Housing Minister Nick Smith and Auckland Mayor Len Brown are claiming the Auckland Housing Accord has made "good progress" in its first year, although Labour's housing spokesman Phil Twyford has labelled it "a hopeless failure."
"Total new dwelling numbers for the first year of the Accord were 7,366, up 30 per cent on the 5,647 in the previous year," Smith said in a statement jointly released by himself and Brown.
"We have moved quickly to establish the Special Housing Areas, where construction is now underway at full steam. We have got diggers on the ground at sites across Auckland and there is huge potential in the pipeline," Brown said in the same statement.
But Twyford maintained that the latest monitoring report on the Accord had failed to dent Auckland's housing crisis.
"The report says consents for only 354 dwellings were approved in the Special Housing Areas during the first year of the Accord, showing it had little impact on consent rates," he said.
"This is National's centrepiece housing policy. It is a hopeless failure."
Here's Smith and Brown's statement
Housing Minister Dr Nick Smith and Auckland Mayor Len Brown have today welcomed the release of the first year report of the Auckland Housing Accord.
“It is good progress that 11,060 new sections and dwellings have been achieved in the first year – more than 20 per cent above the target of 9000. We will need to maintain this momentum and growth to meet the targets of 13,000 in year two and 17,000 in year three,” Dr Smith says.
The Auckland Housing Accord was agreed by the Government and Auckland Council in October 2013 in response to concerns over limited sections being available for new housing and the time taken to approve new housing developments. It resulted in the creation of the Auckland Council Housing Project Office (HPO) and the passage of the Housing Accords and Special Housing Areas Act 2013.
“The Accord has facilitated an unprecedented level of engagement and collaboration between not just Auckland Council and the Government, but also the development sector to boost the delivery of housing across the city at a rapid pace,” Mr Brown says.
“We have moved quickly to establish the Special Housing Areas, where construction is now underway at full steam. We have got diggers on the ground at sites across Auckland and there is huge potential in the pipeline,” Mr Brown says.
“Total new dwelling numbers for the first year of the Accord was 7366, up 30 per cent on the 5647 in the previous year. The number of new apartments for the year was 1974, up 150 per cent on the 780 in the previous year. Building activity is at the highest level since 2006 and $20 billion of residential building work is projected over the next three years,” Dr Smith says.
“It is also encouraging that house price inflation in Auckland has slowed from 14.8 per cent to 7.9 per cent over the past year. Our goal is to rapidly increase supply and to contain ongoing house price increases across the city,” Dr Smith says.
“As well as making the most of the fast-tracked consenting processes available in the Special Housing Areas under the Accord, we are also seeing developers applying to have swathes of urban land rezoned for residential development,” Mr Brown says.

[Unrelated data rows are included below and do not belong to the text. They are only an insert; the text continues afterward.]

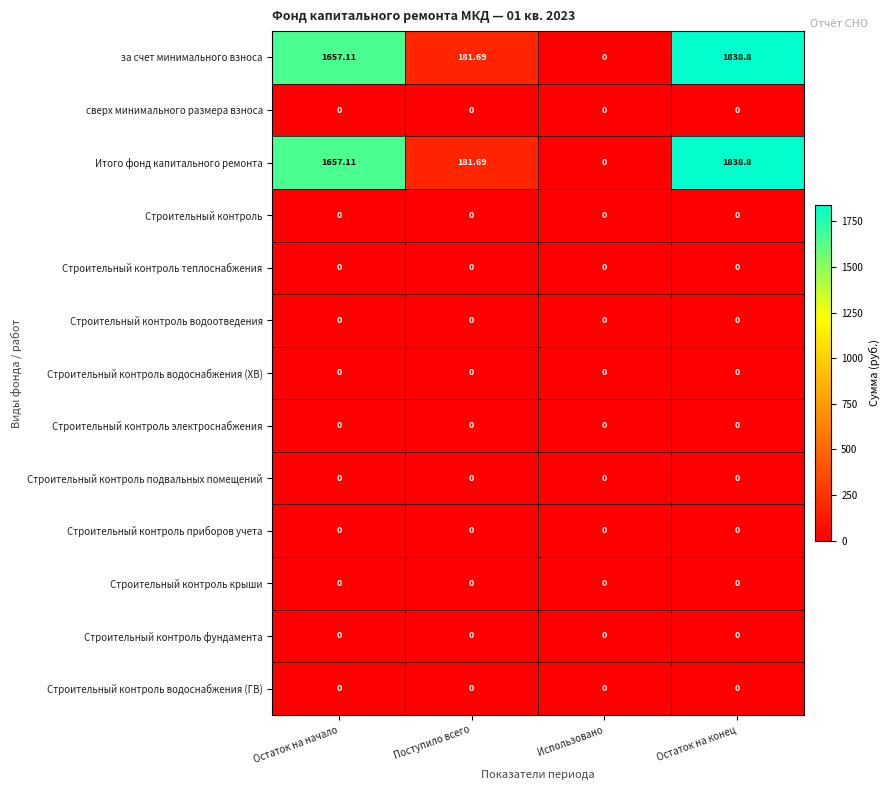

What is the total value across all series at Остаток на начало?

3314.2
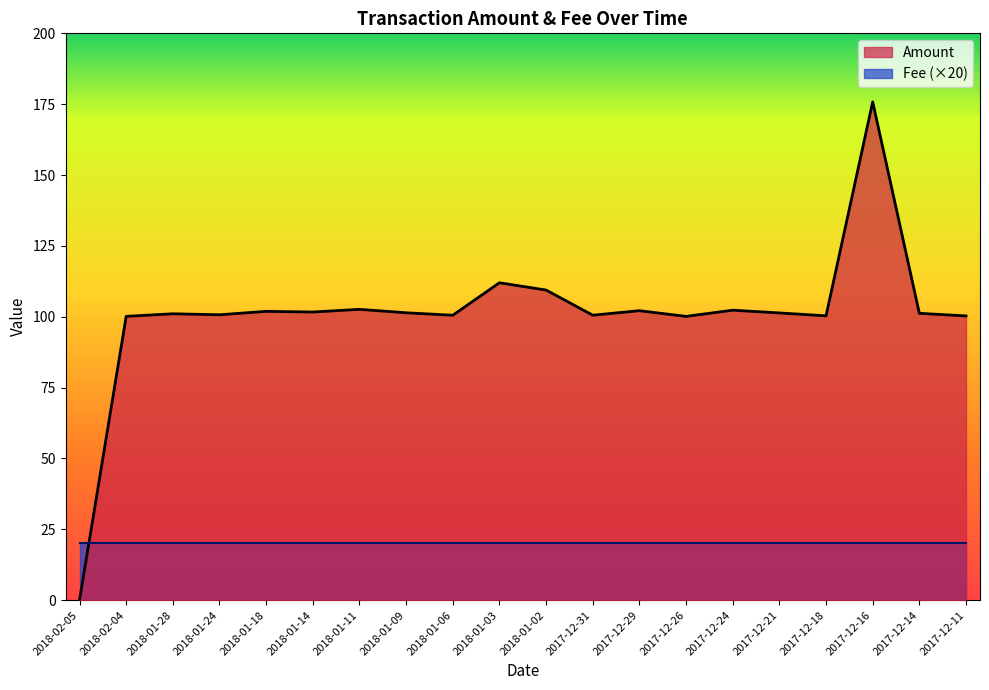

Where is the data nearest to the value 87?

2017-12-26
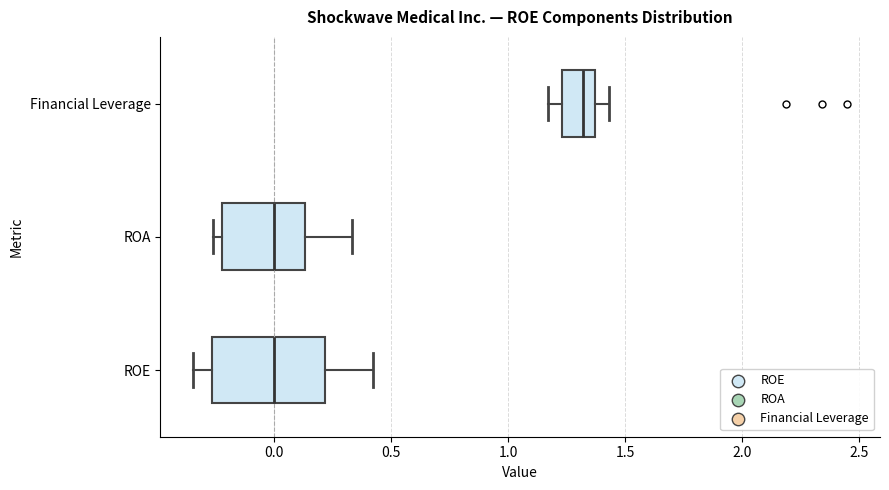

Where is the left edge of the box for ROA on the x-axis? The values are not printed on the chart, so give them approximately, as read against the axis.

-0.20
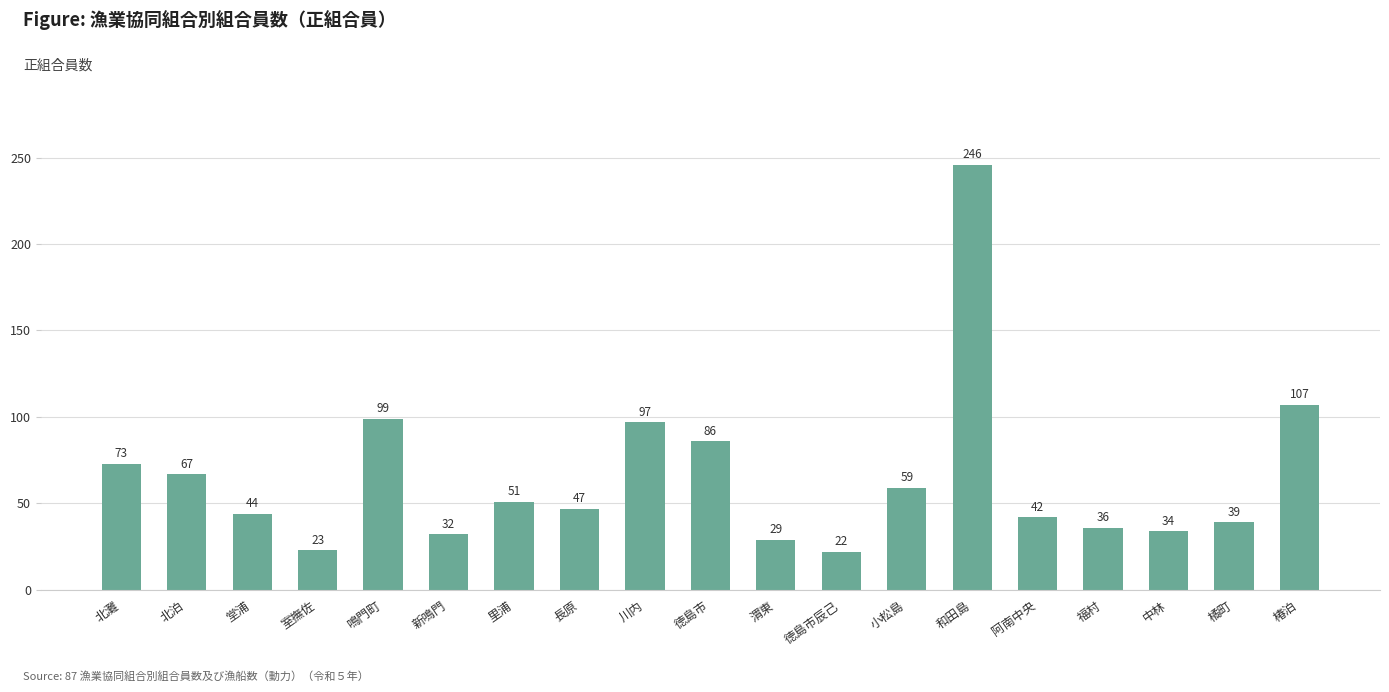

How many data points are less than 47?

9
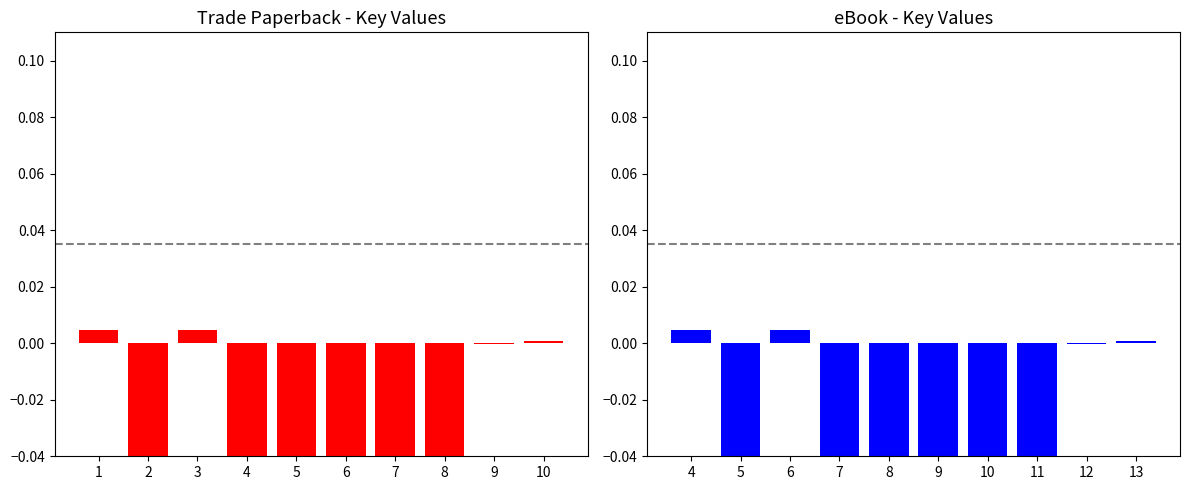

Which series has the widest spread of values?

Trade Paperback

“The consenting and master-planning activity now taking place within Special Housing Areas sets up a solid platform to meet the Accord targets for the next two years. Developments have already been approved for 477 sections or dwellings, and master-planning and consenting on track for over 19,500 sections and dwellings,” Mr Brown says.
“The second and third year targets remain ambitious, but they were designed to stretch us. They reinforce the need for the Government and Auckland Council to keep our foot on the accelerator,” Dr Smith says.
“The Government will be adding momentum to the work of the Auckland Housing Accord in 2015 with the HomeStart scheme coming into effect on 1 April, and with an important second phase of Resource Management Act reforms,” Dr Smith concluded.
More information on the Auckland Housing Accord is available at:
And here's Twyford's statement
The Fourth Auckland Housing Accord monitoring report shows the Accord has failed to make a dent in the city's housing crisis, says Labour’s Housing spokesperson Phil Twyford.
"The report says consents for only 354 dwellings were approved in the special housing areas during the first year of the accord, showing it had little impact on Auckland consent rates. As Auckland Council has confirmed in the media this has only resulted in 5 houses actually being built and only 18 expected by the end of the year.
"This is National's centrepiece housing policy. It is a hopeless failure. Nick Smith should admit defeat, and hand in his ministerial warrant.
"Instead he is declaring victory over the housing crisis, for building a little over half the number of houses Auckland says it needs each year just to stand still, after six years in Government.
"The 7,366 dwellings consented in the first year is nearly 5,000 houses short of the nearly 13,000 dwellings a year Labour was consenting, especially with migration running at record levels.
"Nick Smith says the Accord's main aim was to free up land supply but the average number of sections consented has only increased by 32 per month compared to the year before the Accord, and as the report itself notes, ‘many of these sections were consented prior to the Accord and indicate a general upturn in activity’.
"While National's housing accord has failed spectacularly to produce new houses, Auckland house prices continue to soar."